Segment Open

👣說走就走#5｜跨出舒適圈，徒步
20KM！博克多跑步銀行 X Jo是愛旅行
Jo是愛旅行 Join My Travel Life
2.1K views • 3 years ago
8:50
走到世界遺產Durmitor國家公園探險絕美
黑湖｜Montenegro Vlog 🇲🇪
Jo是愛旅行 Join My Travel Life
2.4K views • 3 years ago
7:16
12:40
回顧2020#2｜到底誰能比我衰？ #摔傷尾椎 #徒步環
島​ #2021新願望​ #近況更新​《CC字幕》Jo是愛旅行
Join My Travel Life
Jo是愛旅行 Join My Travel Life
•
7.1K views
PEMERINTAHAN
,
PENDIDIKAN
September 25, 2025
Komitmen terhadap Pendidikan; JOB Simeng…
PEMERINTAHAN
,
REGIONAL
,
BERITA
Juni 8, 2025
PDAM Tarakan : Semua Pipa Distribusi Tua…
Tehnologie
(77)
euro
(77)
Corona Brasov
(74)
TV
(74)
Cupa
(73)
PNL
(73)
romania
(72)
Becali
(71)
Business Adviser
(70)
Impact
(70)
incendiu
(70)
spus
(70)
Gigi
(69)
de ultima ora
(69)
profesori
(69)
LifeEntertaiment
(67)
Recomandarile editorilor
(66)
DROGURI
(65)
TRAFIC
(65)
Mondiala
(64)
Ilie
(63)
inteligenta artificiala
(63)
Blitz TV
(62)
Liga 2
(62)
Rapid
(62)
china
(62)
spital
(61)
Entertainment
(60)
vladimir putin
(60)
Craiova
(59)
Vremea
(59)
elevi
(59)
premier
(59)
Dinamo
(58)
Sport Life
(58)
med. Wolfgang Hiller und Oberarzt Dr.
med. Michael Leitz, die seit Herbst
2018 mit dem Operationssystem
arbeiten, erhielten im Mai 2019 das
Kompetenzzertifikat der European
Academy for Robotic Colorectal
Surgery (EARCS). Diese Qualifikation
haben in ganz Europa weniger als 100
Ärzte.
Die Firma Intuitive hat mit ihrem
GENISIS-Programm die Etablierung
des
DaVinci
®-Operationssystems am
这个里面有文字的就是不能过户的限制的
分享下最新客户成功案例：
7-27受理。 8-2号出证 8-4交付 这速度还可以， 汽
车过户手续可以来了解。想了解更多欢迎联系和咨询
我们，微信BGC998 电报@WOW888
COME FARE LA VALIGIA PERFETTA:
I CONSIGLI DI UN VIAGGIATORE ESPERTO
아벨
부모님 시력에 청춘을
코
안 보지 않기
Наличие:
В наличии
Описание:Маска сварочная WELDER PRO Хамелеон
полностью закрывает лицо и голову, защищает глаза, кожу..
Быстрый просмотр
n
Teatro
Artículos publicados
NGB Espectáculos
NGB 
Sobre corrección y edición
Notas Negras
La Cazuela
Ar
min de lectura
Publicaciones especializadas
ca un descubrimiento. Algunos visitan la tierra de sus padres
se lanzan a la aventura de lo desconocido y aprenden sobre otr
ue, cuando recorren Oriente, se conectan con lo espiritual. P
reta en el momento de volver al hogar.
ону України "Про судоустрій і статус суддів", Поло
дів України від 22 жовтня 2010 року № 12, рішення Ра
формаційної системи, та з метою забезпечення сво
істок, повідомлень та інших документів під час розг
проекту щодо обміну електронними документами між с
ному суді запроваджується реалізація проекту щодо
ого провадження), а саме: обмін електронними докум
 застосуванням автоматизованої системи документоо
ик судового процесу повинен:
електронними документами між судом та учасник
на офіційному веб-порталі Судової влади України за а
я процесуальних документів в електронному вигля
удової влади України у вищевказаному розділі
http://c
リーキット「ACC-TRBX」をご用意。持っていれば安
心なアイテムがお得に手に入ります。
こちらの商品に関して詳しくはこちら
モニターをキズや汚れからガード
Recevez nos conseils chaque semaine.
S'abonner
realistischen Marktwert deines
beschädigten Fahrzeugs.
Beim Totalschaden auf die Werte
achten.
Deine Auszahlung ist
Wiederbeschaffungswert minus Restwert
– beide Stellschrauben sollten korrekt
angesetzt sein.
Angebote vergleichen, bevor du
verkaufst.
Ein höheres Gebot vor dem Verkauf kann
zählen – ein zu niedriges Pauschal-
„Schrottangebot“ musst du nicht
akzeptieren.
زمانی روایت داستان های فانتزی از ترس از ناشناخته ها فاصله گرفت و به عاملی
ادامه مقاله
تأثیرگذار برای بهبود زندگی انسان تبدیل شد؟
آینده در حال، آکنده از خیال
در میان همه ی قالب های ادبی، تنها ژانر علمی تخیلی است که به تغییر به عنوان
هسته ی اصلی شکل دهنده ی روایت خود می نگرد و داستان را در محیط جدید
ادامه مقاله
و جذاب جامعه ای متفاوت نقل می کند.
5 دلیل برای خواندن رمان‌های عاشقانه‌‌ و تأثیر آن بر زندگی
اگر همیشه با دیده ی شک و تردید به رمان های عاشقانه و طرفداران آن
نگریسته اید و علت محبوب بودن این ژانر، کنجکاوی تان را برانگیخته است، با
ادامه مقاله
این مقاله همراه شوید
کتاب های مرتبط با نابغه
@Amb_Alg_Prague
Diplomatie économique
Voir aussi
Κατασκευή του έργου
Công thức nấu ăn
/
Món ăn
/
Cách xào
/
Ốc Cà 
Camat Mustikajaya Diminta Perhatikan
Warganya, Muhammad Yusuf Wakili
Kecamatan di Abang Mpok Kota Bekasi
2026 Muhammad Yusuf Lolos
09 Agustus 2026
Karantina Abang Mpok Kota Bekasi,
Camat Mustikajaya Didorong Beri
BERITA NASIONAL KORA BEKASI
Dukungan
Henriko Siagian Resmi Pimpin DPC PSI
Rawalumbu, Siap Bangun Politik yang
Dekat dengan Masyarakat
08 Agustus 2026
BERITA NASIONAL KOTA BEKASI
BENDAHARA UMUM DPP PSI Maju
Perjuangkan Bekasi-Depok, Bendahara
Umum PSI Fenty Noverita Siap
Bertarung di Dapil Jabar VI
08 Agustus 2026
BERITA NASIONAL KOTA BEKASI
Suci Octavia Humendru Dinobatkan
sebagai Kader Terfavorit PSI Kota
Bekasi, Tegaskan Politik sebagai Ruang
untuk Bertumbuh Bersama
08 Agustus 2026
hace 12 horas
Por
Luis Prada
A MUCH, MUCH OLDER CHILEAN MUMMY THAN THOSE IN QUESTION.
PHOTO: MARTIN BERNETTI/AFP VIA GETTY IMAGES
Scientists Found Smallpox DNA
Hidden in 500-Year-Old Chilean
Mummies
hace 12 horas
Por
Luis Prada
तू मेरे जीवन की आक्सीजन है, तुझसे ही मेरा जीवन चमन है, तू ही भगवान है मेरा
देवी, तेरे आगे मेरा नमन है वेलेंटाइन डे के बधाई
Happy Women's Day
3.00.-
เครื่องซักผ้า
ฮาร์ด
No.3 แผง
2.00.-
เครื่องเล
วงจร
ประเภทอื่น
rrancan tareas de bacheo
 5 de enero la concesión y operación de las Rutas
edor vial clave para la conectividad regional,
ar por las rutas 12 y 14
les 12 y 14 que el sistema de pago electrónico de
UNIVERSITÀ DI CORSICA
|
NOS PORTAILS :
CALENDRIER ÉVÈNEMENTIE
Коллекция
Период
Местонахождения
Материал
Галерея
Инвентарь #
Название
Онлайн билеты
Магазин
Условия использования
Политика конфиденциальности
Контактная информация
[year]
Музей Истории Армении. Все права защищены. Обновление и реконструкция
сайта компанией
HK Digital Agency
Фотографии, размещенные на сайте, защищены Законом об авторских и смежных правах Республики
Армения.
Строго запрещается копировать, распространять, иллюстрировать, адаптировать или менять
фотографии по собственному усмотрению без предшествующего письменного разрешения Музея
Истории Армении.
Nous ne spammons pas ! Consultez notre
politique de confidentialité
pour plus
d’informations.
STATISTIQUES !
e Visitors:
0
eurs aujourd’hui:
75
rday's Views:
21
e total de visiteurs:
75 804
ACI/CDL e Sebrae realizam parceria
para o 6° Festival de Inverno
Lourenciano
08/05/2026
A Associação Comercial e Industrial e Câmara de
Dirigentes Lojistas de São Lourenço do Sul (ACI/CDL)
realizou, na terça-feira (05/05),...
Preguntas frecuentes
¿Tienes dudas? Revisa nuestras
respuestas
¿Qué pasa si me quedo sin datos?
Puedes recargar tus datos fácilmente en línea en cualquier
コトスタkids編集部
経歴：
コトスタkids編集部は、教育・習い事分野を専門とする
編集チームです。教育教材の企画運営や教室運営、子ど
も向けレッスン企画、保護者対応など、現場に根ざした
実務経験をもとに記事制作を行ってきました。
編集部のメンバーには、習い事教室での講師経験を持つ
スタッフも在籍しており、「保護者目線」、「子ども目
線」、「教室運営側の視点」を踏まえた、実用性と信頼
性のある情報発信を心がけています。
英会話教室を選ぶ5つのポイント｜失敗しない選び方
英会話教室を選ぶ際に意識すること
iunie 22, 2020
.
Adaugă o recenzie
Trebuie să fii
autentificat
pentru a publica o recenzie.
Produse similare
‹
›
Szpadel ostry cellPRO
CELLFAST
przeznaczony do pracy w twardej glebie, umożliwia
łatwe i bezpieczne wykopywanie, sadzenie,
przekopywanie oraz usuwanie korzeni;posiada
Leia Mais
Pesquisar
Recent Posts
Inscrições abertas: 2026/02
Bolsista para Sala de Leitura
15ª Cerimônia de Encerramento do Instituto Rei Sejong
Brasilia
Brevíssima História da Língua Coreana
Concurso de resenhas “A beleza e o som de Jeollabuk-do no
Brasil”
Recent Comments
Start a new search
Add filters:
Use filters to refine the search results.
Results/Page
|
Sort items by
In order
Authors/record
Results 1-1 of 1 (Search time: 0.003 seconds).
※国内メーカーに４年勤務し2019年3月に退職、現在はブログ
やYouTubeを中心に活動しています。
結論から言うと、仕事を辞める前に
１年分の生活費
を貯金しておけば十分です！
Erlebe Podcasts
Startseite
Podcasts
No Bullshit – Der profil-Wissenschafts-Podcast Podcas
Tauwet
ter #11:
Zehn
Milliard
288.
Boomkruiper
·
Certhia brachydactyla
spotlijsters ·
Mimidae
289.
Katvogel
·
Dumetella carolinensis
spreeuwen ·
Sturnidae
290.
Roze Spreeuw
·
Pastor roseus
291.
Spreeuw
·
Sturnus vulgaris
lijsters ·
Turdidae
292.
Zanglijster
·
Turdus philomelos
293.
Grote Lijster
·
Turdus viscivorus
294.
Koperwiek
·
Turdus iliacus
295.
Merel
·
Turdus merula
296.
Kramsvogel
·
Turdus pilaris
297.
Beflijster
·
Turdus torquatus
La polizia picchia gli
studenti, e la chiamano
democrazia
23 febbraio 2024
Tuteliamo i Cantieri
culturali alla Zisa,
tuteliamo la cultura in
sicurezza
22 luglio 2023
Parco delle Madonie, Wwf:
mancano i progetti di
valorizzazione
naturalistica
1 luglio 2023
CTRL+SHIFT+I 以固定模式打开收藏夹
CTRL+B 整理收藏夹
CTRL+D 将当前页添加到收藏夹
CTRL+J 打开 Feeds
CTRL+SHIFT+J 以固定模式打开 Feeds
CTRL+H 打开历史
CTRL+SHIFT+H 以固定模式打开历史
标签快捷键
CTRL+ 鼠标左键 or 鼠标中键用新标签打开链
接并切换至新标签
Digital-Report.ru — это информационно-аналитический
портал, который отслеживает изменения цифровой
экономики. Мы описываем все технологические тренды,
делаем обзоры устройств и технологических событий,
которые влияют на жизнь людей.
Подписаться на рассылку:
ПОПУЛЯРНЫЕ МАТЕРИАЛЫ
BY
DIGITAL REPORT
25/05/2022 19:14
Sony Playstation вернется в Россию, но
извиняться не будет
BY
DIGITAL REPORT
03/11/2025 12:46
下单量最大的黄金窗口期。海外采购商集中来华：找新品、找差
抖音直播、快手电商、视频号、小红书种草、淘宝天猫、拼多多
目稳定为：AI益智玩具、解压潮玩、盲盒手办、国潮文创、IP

Segment Closed

Retype the rows from the first line through the line containing "島​ #2021新願望​ #近況更新​《CC字幕》Jo是愛旅行", including both of those lines.

👣說走就走#5｜跨出舒適圈，徒步
20KM！博克多跑步銀行 X Jo是愛旅行
Jo是愛旅行 Join My Travel Life
2.1K views • 3 years ago
8:50
走到世界遺產Durmitor國家公園探險絕美
黑湖｜Montenegro Vlog 🇲🇪
Jo是愛旅行 Join My Travel Life
2.4K views • 3 years ago
7:16
12:40
回顧2020#2｜到底誰能比我衰？ #摔傷尾椎 #徒步環
島​ #2021新願望​ #近況更新​《CC字幕》Jo是愛旅行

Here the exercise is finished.